Start of Block

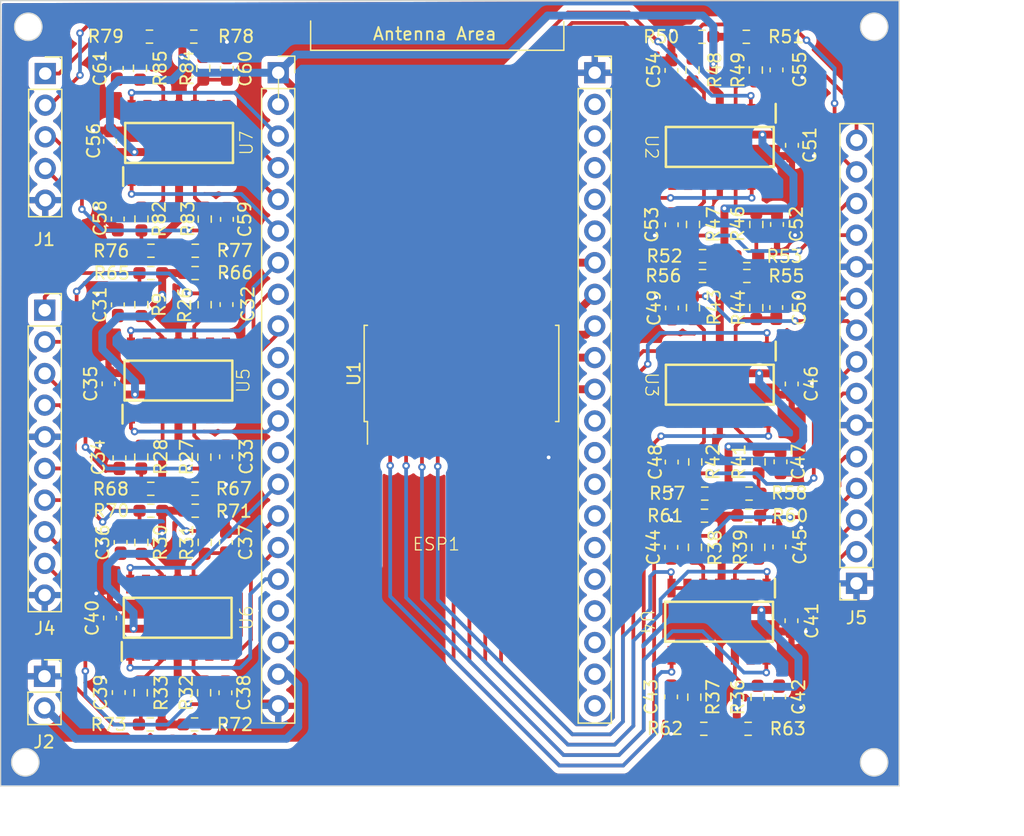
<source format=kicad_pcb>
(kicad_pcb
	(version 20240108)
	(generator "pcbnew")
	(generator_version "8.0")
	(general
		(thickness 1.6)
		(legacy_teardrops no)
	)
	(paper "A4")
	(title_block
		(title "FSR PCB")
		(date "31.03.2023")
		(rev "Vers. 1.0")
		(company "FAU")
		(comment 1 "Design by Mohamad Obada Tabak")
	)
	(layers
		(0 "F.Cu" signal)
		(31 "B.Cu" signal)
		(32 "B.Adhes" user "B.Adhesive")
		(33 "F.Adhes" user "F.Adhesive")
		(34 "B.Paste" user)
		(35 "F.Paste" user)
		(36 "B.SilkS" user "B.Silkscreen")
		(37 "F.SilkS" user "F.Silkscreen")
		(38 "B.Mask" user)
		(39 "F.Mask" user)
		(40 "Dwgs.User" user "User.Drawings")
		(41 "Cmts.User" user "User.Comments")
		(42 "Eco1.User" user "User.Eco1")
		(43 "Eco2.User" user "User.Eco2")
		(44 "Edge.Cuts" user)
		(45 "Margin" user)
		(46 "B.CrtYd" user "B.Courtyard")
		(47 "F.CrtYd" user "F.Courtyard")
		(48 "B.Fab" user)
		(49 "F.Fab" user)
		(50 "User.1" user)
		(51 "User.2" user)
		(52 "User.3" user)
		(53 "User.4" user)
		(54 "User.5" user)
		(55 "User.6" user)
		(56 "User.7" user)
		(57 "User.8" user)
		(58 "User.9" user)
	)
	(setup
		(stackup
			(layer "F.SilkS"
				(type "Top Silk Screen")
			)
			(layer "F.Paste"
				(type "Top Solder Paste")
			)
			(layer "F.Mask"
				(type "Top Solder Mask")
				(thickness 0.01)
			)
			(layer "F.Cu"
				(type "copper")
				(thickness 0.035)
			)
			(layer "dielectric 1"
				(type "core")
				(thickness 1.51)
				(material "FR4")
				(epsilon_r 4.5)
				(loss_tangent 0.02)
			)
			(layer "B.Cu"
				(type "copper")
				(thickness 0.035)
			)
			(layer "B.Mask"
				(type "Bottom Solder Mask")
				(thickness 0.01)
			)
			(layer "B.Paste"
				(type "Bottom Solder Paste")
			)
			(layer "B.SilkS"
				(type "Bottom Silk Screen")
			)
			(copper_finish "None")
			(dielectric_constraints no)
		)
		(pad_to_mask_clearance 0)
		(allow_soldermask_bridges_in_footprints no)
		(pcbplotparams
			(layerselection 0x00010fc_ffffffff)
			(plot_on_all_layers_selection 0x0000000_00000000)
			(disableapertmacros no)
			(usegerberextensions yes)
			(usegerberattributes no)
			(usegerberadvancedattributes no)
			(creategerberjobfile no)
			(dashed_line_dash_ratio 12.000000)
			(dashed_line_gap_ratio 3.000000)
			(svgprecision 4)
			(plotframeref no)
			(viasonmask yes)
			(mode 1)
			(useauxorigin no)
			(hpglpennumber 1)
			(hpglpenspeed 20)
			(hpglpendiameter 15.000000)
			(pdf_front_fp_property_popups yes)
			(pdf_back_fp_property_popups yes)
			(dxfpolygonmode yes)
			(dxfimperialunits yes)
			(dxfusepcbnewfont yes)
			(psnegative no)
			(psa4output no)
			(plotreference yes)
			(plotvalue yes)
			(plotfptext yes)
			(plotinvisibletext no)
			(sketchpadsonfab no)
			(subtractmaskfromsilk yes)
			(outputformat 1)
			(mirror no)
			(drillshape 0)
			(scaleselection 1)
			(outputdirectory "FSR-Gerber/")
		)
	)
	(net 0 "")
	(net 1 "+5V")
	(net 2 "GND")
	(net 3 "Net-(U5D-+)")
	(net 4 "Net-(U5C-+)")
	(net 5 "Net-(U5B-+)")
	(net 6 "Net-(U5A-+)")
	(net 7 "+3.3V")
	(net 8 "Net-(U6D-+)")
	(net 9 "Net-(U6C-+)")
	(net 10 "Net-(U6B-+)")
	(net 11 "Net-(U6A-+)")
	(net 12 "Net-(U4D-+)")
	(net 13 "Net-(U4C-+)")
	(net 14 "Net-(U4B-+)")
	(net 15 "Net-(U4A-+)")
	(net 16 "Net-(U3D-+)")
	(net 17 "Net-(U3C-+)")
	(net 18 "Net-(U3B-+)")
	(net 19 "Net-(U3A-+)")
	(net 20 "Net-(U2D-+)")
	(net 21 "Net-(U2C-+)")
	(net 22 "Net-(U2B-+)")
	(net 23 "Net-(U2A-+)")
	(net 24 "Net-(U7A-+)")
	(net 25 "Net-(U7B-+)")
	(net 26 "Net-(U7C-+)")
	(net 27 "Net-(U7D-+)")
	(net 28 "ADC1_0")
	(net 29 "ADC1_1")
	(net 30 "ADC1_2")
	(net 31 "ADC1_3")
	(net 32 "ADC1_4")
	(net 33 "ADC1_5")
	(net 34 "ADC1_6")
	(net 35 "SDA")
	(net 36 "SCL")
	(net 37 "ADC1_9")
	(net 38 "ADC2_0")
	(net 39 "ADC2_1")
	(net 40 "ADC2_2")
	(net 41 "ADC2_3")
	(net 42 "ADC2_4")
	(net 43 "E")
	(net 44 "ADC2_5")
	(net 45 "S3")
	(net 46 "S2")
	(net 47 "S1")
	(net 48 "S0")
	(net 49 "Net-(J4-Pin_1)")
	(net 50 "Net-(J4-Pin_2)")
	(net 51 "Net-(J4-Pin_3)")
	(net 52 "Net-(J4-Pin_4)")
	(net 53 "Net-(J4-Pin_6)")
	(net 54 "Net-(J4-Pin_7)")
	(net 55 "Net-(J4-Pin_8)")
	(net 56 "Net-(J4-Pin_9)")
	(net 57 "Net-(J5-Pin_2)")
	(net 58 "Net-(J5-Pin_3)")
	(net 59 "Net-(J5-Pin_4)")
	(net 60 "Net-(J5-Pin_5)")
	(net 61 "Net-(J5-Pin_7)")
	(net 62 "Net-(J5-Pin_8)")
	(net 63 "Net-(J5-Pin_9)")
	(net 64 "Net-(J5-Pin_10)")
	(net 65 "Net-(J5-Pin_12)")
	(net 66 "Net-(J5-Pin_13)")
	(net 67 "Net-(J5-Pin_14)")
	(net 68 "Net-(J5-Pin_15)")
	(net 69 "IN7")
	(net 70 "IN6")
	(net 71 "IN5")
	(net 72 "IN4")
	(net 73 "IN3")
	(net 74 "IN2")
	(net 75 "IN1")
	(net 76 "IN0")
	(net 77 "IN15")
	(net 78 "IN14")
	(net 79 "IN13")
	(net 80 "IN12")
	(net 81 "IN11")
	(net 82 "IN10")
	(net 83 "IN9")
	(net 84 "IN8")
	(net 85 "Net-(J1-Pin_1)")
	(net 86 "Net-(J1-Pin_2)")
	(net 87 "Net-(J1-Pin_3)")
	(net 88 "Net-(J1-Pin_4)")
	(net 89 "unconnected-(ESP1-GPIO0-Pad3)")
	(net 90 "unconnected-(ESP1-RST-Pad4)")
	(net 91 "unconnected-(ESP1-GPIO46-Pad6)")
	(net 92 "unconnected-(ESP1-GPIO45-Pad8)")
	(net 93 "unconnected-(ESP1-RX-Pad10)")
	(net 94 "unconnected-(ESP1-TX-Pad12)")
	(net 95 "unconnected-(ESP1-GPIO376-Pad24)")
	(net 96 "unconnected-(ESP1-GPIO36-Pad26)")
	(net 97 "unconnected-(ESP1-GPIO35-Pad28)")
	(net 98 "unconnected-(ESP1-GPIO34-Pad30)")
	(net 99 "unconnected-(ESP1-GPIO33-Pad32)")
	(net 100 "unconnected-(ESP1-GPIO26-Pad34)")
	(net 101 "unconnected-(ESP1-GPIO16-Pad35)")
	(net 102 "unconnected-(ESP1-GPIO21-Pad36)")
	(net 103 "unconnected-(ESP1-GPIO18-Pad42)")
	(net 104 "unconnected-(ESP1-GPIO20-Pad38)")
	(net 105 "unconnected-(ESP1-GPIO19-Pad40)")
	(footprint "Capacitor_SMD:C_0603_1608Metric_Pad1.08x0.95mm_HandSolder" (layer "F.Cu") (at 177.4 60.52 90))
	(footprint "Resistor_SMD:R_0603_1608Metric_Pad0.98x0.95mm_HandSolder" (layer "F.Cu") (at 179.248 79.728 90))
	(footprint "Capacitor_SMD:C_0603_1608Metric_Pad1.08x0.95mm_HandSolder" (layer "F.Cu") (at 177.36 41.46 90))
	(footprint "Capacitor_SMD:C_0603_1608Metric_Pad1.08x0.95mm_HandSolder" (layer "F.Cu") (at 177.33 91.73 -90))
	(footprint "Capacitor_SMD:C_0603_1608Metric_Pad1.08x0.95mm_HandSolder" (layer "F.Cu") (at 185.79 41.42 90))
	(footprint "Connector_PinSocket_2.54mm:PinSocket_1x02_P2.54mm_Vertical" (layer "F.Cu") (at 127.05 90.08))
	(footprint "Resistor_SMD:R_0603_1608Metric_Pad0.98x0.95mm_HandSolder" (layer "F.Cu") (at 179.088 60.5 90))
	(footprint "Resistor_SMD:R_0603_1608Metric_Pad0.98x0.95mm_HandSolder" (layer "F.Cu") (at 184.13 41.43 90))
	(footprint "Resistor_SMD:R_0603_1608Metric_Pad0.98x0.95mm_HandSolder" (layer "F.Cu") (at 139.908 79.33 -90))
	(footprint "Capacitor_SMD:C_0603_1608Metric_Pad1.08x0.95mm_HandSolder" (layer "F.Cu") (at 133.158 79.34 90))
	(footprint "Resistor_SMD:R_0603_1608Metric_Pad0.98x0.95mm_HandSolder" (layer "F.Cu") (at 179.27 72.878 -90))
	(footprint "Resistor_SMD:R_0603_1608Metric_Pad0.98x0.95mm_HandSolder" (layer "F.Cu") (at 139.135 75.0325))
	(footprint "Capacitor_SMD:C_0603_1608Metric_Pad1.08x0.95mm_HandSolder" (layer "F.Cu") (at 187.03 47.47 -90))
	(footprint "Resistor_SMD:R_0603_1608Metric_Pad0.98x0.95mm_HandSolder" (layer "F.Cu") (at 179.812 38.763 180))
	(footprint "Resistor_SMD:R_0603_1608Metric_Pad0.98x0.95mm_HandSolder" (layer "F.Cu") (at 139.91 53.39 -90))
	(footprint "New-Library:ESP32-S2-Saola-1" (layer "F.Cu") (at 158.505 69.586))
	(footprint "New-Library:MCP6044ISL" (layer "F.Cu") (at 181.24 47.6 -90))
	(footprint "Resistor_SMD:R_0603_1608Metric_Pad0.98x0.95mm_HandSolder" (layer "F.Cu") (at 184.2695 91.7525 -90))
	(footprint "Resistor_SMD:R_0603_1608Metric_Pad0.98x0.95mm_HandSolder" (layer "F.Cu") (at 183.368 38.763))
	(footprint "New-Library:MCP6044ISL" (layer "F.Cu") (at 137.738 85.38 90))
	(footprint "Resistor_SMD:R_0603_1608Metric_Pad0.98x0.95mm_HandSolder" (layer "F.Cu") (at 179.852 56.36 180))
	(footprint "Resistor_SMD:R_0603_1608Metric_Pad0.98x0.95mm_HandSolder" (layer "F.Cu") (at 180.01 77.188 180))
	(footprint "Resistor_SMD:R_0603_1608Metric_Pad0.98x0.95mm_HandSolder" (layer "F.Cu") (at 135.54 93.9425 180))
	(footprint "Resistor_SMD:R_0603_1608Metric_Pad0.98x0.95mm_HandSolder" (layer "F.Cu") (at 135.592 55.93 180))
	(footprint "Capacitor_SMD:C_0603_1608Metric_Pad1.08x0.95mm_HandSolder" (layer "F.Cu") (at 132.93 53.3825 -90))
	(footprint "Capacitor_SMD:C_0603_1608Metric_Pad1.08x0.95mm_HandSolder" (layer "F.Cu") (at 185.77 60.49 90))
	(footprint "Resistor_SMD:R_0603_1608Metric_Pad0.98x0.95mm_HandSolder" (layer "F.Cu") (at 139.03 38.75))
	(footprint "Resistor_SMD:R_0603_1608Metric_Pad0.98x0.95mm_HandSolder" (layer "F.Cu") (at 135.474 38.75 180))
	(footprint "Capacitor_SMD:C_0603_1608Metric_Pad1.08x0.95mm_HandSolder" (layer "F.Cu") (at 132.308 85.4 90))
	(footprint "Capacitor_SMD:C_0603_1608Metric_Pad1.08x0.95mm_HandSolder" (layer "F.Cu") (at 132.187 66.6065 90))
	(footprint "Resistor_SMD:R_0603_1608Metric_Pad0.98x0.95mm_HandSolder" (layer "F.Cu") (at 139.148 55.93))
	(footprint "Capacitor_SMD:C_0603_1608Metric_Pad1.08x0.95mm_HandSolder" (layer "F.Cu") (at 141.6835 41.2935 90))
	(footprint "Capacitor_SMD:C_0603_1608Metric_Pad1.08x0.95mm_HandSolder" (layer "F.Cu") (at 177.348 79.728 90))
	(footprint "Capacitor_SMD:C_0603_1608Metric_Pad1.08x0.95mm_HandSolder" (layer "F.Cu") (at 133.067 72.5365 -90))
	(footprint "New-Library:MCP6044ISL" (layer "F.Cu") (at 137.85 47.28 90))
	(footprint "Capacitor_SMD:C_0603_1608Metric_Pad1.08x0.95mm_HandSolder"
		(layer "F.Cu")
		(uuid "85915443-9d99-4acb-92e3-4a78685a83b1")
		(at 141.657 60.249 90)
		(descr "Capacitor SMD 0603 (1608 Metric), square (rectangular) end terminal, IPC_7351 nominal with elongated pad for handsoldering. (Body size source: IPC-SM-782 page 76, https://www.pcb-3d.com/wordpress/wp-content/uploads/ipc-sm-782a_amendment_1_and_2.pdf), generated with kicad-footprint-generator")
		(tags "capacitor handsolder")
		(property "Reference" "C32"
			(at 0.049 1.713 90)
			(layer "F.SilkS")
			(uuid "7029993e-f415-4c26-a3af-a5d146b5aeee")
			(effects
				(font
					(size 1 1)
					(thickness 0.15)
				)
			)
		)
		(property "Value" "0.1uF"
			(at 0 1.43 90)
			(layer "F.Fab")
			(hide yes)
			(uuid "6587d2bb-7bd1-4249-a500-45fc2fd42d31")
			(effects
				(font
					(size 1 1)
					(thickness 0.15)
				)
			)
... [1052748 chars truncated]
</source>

End of Block
Start of Block

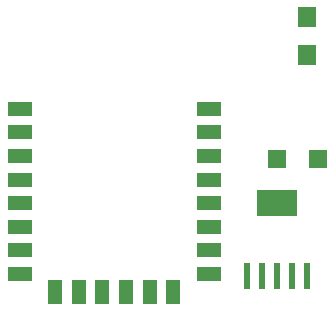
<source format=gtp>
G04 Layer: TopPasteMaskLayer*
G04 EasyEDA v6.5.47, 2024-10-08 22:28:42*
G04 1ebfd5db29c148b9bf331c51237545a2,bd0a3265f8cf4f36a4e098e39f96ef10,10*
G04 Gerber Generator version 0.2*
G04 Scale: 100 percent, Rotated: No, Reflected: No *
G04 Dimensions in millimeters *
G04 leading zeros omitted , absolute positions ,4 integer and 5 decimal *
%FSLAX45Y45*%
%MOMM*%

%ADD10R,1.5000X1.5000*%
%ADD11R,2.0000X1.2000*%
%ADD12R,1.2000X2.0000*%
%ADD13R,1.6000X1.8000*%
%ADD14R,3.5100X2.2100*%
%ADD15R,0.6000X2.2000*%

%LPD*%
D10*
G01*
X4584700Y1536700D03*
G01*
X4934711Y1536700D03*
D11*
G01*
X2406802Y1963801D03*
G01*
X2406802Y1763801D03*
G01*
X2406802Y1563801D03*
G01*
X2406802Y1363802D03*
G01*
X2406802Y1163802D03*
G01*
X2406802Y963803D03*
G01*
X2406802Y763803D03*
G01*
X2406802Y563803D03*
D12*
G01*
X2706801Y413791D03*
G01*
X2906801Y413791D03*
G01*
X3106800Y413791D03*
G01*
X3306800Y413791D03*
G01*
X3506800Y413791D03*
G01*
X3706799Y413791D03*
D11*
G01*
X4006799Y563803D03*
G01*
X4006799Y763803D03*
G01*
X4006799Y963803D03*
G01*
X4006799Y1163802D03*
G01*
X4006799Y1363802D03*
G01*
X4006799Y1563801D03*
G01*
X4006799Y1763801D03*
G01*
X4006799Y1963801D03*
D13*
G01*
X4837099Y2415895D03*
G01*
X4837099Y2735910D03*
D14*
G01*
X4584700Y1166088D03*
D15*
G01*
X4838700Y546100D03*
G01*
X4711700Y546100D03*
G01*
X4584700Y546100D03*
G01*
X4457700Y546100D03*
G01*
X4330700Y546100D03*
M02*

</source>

End of Block

WHAT IS REQUIRED: Task for the records above: copy every line in which the word "type" occurs.

ANSWER FOR THE TASK:
				(type "Top Silk Screen")
				(type "Top Solder Paste")
				(type "Top Solder Mask")
				(type "copper")
				(type "core")
				(type "copper")
				(type "Bottom Solder Mask")
				(type "Bottom Solder Paste")
				(type "Bottom Silk Screen")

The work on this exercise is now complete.